Статья в целом тоже не объясняла, почему вдруг публикация романа прервана. Да и начинал Луначарский издалека: «Наше время чрезвычайно серьезно. Оно серьезно в своей радости потому, что основание нашей радости – это сознание постепенной победы на трудных и решающих путях, по которым идет наша страна. Оно серьезно в своем труде потому, что труд этот – напряженный и целью его является не только заработок куска хлеба, а построение нового мира, разрешение задачи, важной для всего человечества. Оно серьезно в своих скорбях опять-таки потому, что скорби наши – не мелкие обывательские огорчения, а какие-нибудь “неприятности”, большие промашки, препятствия или потери на этом тяжелом и славном пути».
Но современники сразу догадались, к чему клонит нарком. Подразумевалась дискуссия о сатире: «При таких обстоятельствах, при серьезности даже нашего веселья спрашивается: возможна ли у нас смешащая, смешная литература?».
Далее Луначарский воспроизвел основные тезисы противников не только сатиры, но и юмора. Подчеркнул: «Между тем у нас выходят книги сатирические и сатирические комедии. У нас существуют также и юмористические произведения».
Согласно Луначарскому, такие публикации популярны не только в СССР. Их переводят за границей, например, в Германии. Далее он утверждал: «Это значит, что наша юмористическая литература, которая у нас самих вызывает только беглую улыбку, оказывается на самом деле для окружающего мира настолько смешной, что делается одним из центров их общественного смеха».
Затем Луначарский перешел к заявленной теме. По его словам, наиболее результативны «наши юмористы Ильф и Петров, совместно создавшие такой блещущий весельем роман, как “Двенадцать стульев”».
Терминологическая уловка Луначарского была понятна современникам.

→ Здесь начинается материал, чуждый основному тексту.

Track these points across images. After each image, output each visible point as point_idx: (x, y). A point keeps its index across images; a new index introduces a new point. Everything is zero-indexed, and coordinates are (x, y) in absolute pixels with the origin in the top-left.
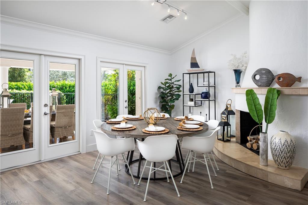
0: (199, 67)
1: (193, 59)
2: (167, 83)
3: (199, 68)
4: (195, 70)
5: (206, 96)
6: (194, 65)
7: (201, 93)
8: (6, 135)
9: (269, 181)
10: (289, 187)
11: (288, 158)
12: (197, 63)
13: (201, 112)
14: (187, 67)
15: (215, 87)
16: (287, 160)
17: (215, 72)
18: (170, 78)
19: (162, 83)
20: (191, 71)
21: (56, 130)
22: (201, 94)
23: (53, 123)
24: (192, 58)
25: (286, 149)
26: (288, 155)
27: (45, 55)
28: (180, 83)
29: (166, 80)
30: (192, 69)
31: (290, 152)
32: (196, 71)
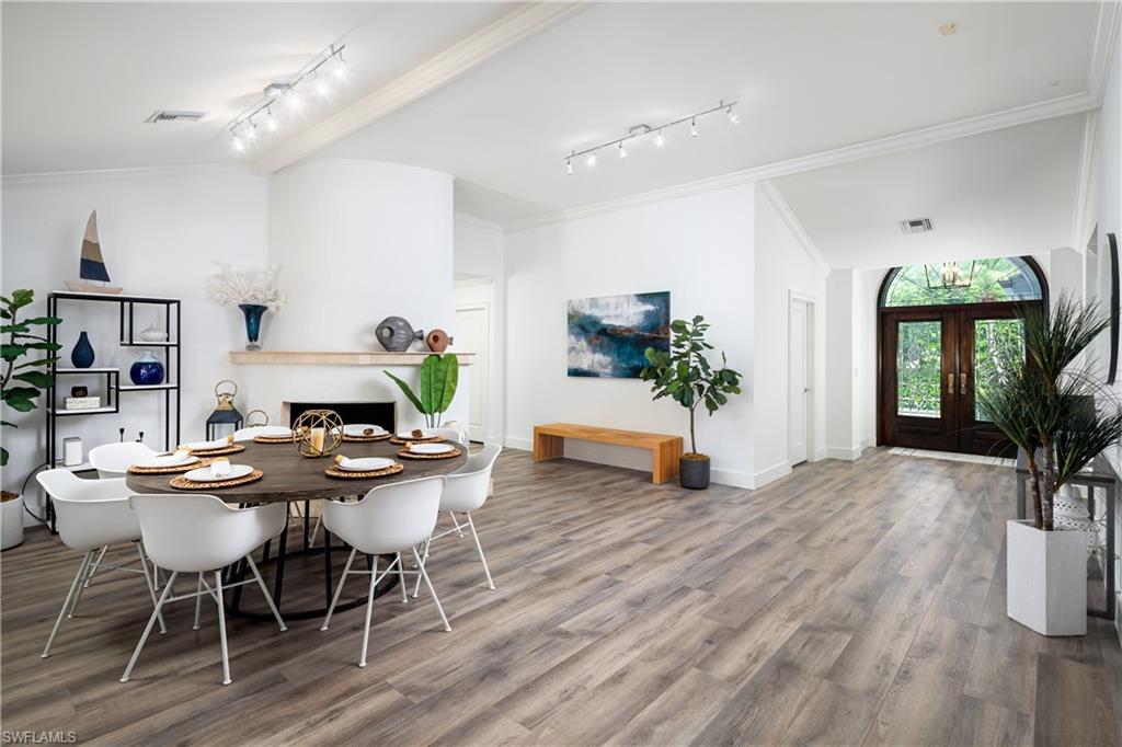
0: (109, 281)
1: (91, 246)
3: (107, 283)
4: (94, 287)
6: (93, 268)
12: (102, 265)
13: (122, 431)
14: (71, 274)
20: (80, 287)
24: (86, 243)
30: (83, 281)
32: (99, 289)
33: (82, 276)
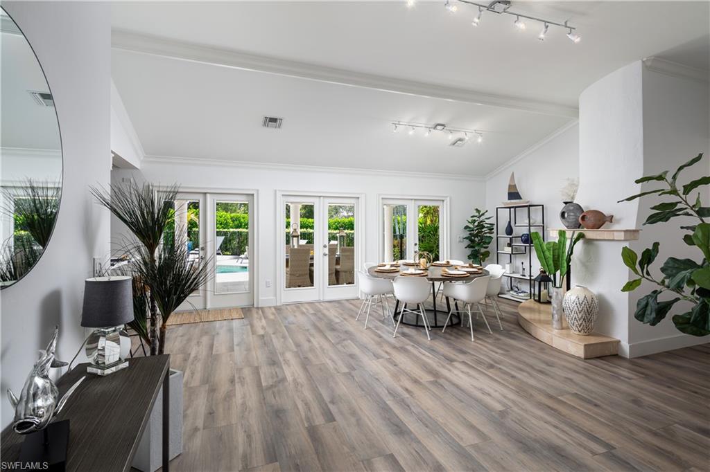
0: (521, 199)
1: (512, 187)
2: (475, 221)
4: (515, 202)
5: (528, 239)
6: (514, 195)
7: (521, 235)
8: (293, 275)
9: (554, 346)
10: (573, 354)
11: (580, 320)
12: (518, 193)
13: (523, 263)
14: (504, 199)
15: (543, 226)
16: (580, 323)
17: (543, 206)
18: (477, 214)
19: (469, 222)
20: (509, 204)
21: (341, 274)
22: (521, 237)
23: (338, 267)
24: (510, 186)
25: (576, 308)
26: (580, 316)
27: (324, 197)
28: (493, 221)
29: (472, 217)
30: (509, 201)
31: (582, 313)
32: (516, 204)
33: (509, 199)
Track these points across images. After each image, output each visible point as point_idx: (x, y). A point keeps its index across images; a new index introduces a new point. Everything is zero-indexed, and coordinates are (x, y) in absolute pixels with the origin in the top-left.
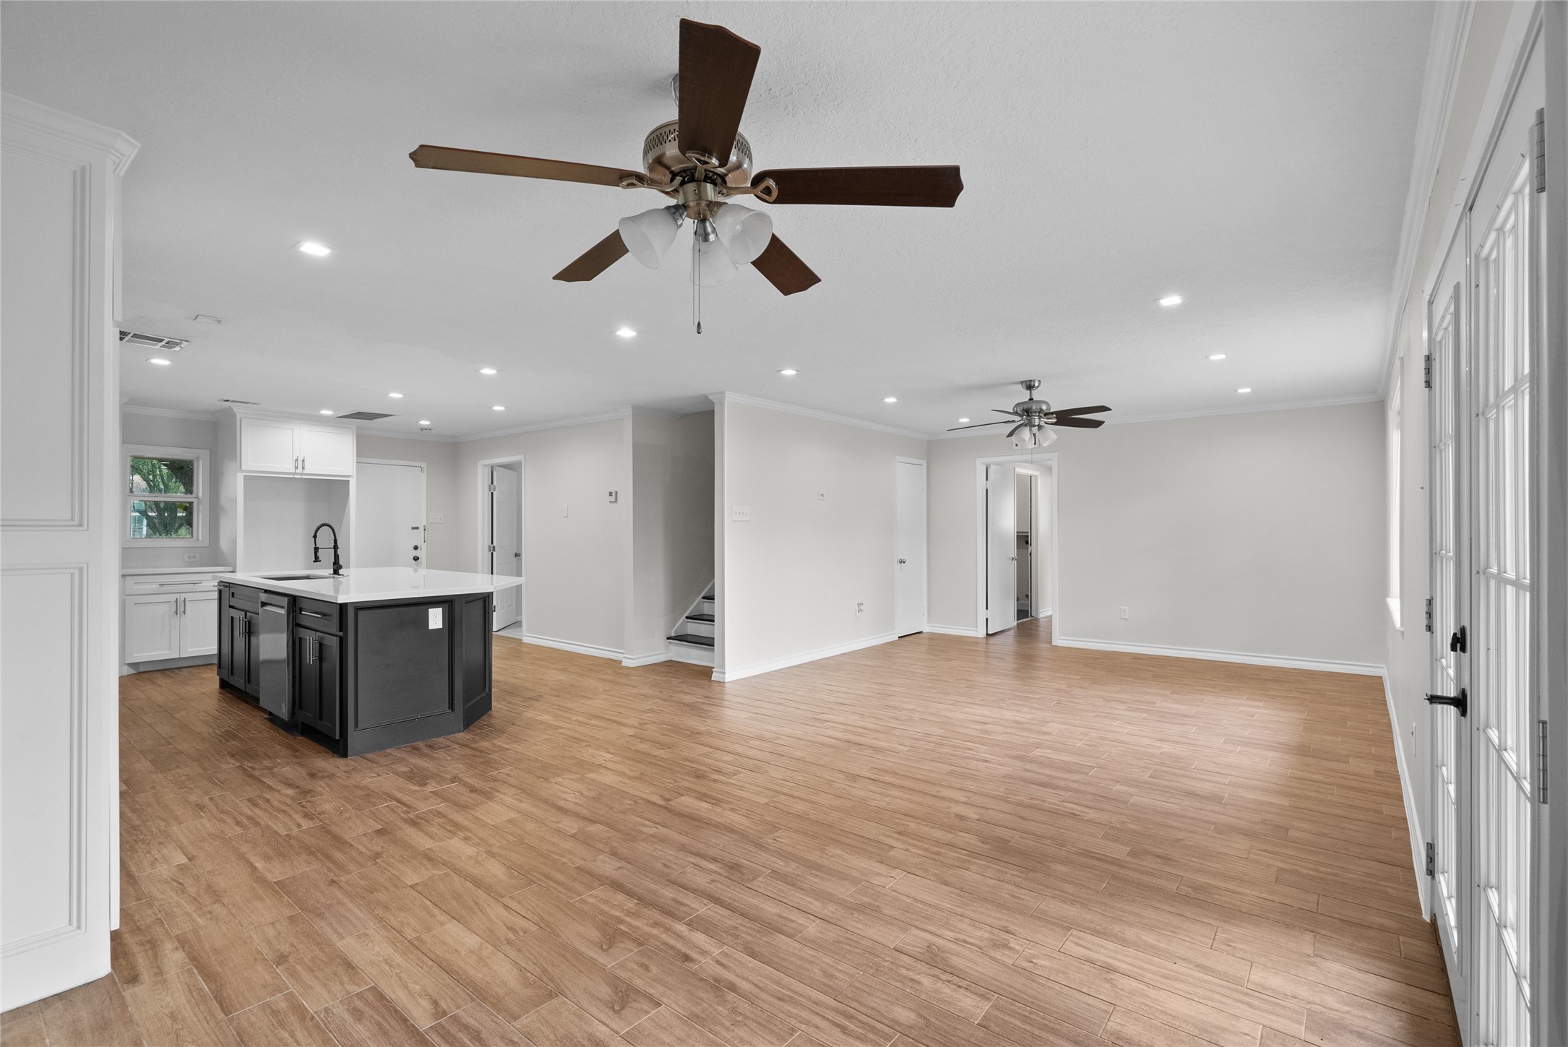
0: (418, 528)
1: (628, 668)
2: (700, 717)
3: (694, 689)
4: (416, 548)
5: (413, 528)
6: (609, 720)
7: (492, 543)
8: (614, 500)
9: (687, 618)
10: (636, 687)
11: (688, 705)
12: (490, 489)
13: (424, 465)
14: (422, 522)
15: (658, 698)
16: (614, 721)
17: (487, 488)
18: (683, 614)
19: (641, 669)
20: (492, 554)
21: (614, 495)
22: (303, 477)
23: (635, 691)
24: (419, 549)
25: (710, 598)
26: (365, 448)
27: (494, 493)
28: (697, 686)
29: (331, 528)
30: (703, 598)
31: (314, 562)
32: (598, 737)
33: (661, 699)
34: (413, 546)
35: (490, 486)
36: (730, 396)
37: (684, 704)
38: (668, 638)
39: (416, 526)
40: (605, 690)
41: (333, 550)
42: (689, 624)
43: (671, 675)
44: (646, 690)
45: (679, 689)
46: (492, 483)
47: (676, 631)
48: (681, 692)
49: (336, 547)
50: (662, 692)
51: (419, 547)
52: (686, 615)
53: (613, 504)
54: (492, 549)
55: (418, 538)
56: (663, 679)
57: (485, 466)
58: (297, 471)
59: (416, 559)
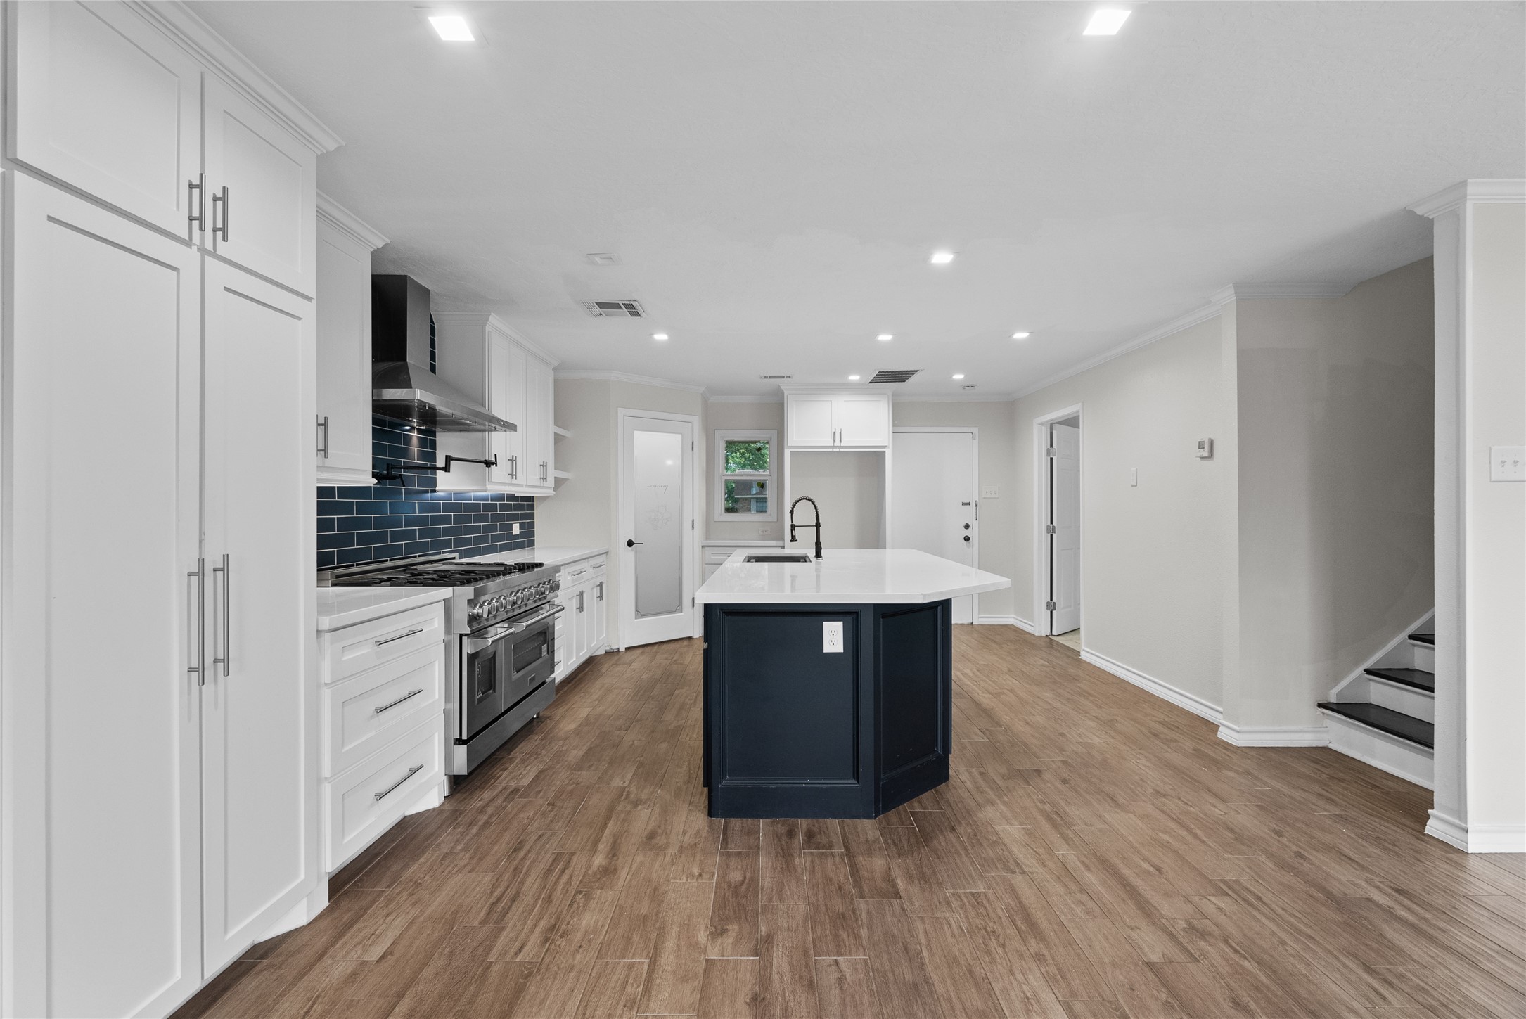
0: (969, 504)
1: (1226, 746)
2: (1368, 969)
3: (1372, 849)
4: (967, 526)
5: (964, 504)
6: (1125, 884)
7: (1052, 523)
8: (1206, 454)
9: (1368, 672)
10: (1224, 801)
11: (1339, 903)
12: (1048, 454)
13: (975, 430)
14: (974, 497)
15: (1266, 852)
16: (1133, 893)
17: (1044, 452)
18: (1357, 663)
19: (1254, 753)
20: (1052, 536)
21: (1207, 446)
22: (842, 450)
23: (1218, 810)
24: (970, 528)
25: (1426, 638)
26: (901, 415)
27: (1054, 458)
28: (1378, 841)
29: (814, 504)
30: (1411, 637)
31: (791, 541)
32: (1075, 934)
33: (1271, 856)
34: (964, 524)
35: (1048, 450)
36: (1478, 192)
37: (1328, 894)
38: (1320, 705)
39: (968, 501)
40: (1157, 792)
41: (815, 528)
42: (1371, 683)
43: (1317, 788)
44: (1245, 818)
45: (1327, 838)
46: (1051, 446)
47: (1339, 694)
48: (1329, 849)
49: (818, 525)
50: (1280, 834)
51: (971, 526)
52: (1368, 664)
53: (1206, 462)
54: (1051, 531)
55: (969, 515)
56: (1297, 794)
57: (1042, 424)
58: (836, 444)
59: (967, 539)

Далее Луначарский констатировал читательский успех «Двенадцати стульев». Как в СССР, так и за границей: «Роман этот переведен почти на все европейские языки. В некоторых случаях, например, в той же Германии, он произвел впечатление настоящего события на рынке смеха».
Отсюда следовало, что авторы «Двенадцати стульев» способствовали росту престижа советской литературы. Решили задачу государственной важности. Тезису соответствовала характеристика: «Ильф и Петров очень веселые люди. В них много молодости и силы. Им всякая пошлость жизни не импонирует, им, что называется, море по колено. Они сознают не только свою внутреннюю силу, а стало быть, свое превосходство над окружающей обывательщиной, над жизненной мелюзгой, над мелочным бытом, но они знают – эта сторона советского быта, эта мелочь, обывательщина являются только подонками нашего общества, только испачканным подолом одежд революции».
Согласно Луначарскому, намерения авторов романа не сводимы только к юмору. Ильф и Петров – истинно советские писатели, талантливые пропагандисты, сознающие, что «за пеленой этих масок, курьезных событий, страстишек, жалких пороков и т. д. имеется совершенно другая жизнь героического напряжения. Поэтому они и веселы, поэтому они позволяют себе позубоскальствовать над всякими жизненными явлениями того мизерного и карликового порядка, которых у нас, правда, сколько угодно».
Луначарский не только и не столько характеризовал Ильфа и Петрова, сколько полемизировал с их критиками, не называя, как уж повелось, имена. Зато вывод не оставлял места сомнениям: «Конечно, сама мысль “Двенадцати стульев” по существу советская».
Политическая характеристика однозначна. Авторы романа «Двенадцать стульев» не раз в статье названы юмористами: «Пусть придут другие, которые напишут сатиру на остатки старого человека, копошащегося под нами, но Ильф и Петров пишут об этом человеке юмористически. Беды в этом никакой нет. Уверенность подлинного советского человека только крепнет от этого. Но, повторяю, и иностранцу не следует упускать из виду перспективы. Было бы огромной ошибкой либо принять картины Ильфа и Петрова всерьез, как характеристику нашей жизни, или принять беззаботный смех Ильфа и Петрова за действительную готовность нашу примириться со всей этой разноцветной грязью».
Луначарский отметил, что его цель – не только характеристика первой книги Ильфа и Петрова. Характеризуется дилогия в целом: «Все это я говорю о романе “Двенадцать стульев”, но все это относится с кое-какими переменами и оговорками и к роману “Золотой теленок”».
Вторая книга дилогии, согласно Луначарскому, еще более удачна. Например, сообщалось: «“Золотой теленок” глубже, чем “Двенадцать стульев”. В этом смысле он серьезнее, но он также богат неистощимым количеством курьезных случаев (большей частью записанных в памятную книжку в процессе бродяжничества по лицу нашей страны), богат также и потоками шуток, в самой неожиданной форме высмеивающих все стороны этого мелкотравчатого существования».